On January 5, 2014

People in Colorado sometimes do not realize that a retirement account is not covered in a will. These accounts have their own designated beneficiaries that are set up when the account is opened. Holders can later change the beneficiary if they wish. Experts suggest that people review any accounts they have and ensure that beneficiaries are current. In some cases, a divorce or death might change who the account holder wants listed.

When reviewing estate planning basics, people should also know that they can name any beneficiary they like if they have an IRA. However, for work-related retirement accounts, such as a 401(k), they must name their spouse, or obtain spousal approval to name another beneficiary. They should not designate their estate as a beneficiary because this could have serious tax implications.

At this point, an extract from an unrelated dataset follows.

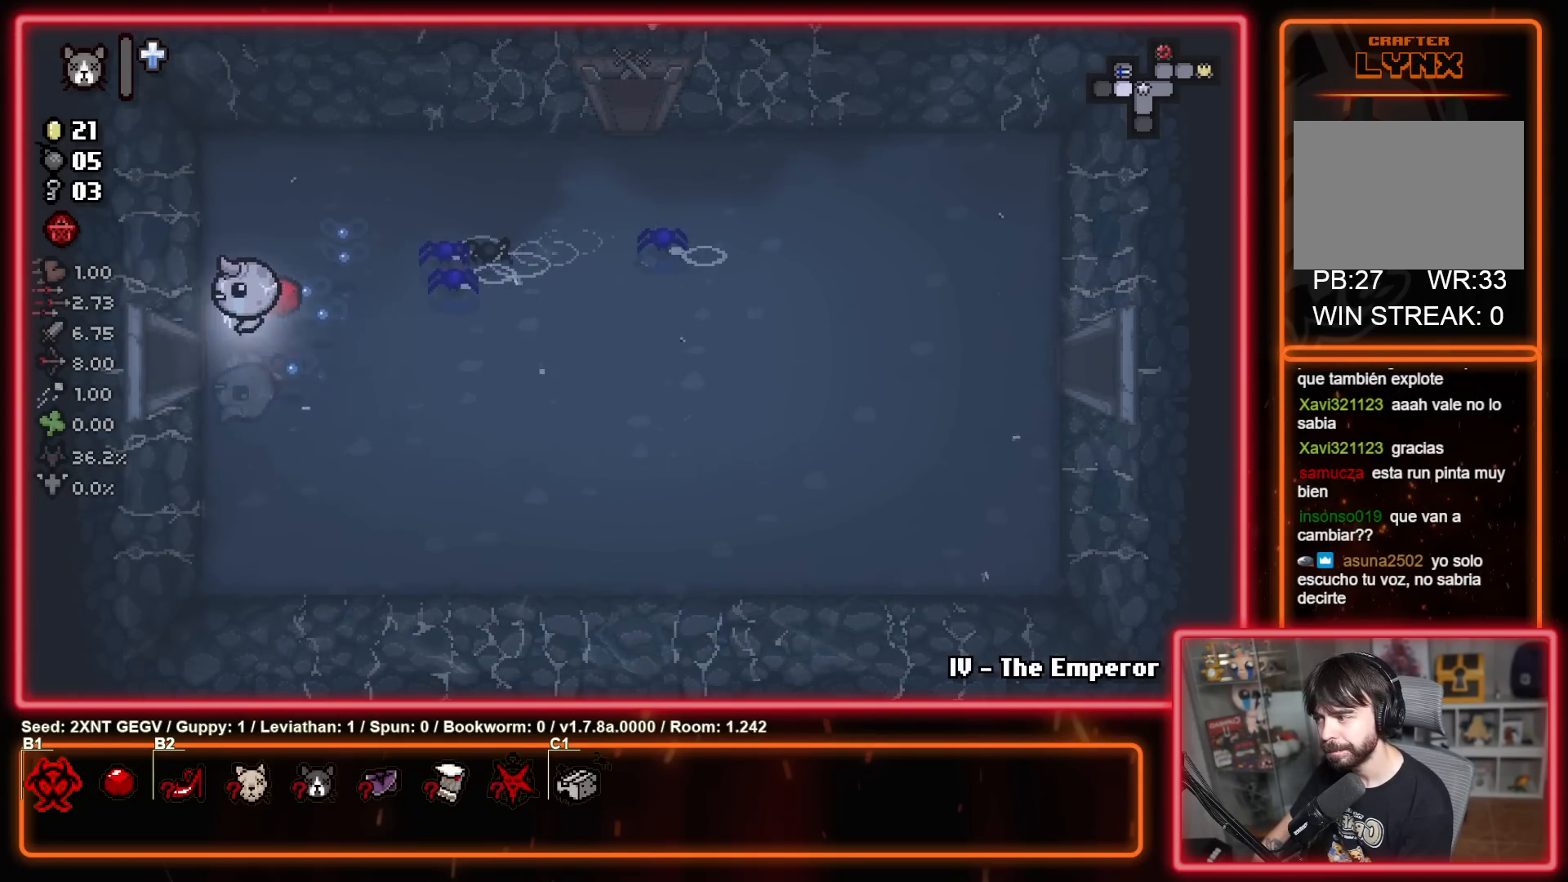
{"buttons": ["X"], "left_stick": "center", "right_stick": "center", "events": [[383, "left_stick", "center"], [417, "X", "down"]]}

Each account should have a separate beneficiary listed. In addition, when someone inherits money from an IRA, they will need to begin withdrawing funds regularly. They will have a stretch-out time frame that allows them to defer the taxes on the income they receive. For tax purposes, the best beneficiary, after the person’s spouse, is a young person because they have the choice of taking out the lowest amount of money. When adult children are the designated beneficiaries, the account holder might want to list them as ‘per stiripes.” If one of them dies, this allows payments to go to their children instead of dividing the monies between the remaining siblings. If children are minors, the money might best be placed in trust.

The laws can change on a yearly basis and affect estate planning. A probate lawyer might be able to help clients who need to change beneficiary designations or set up a will or estate plan.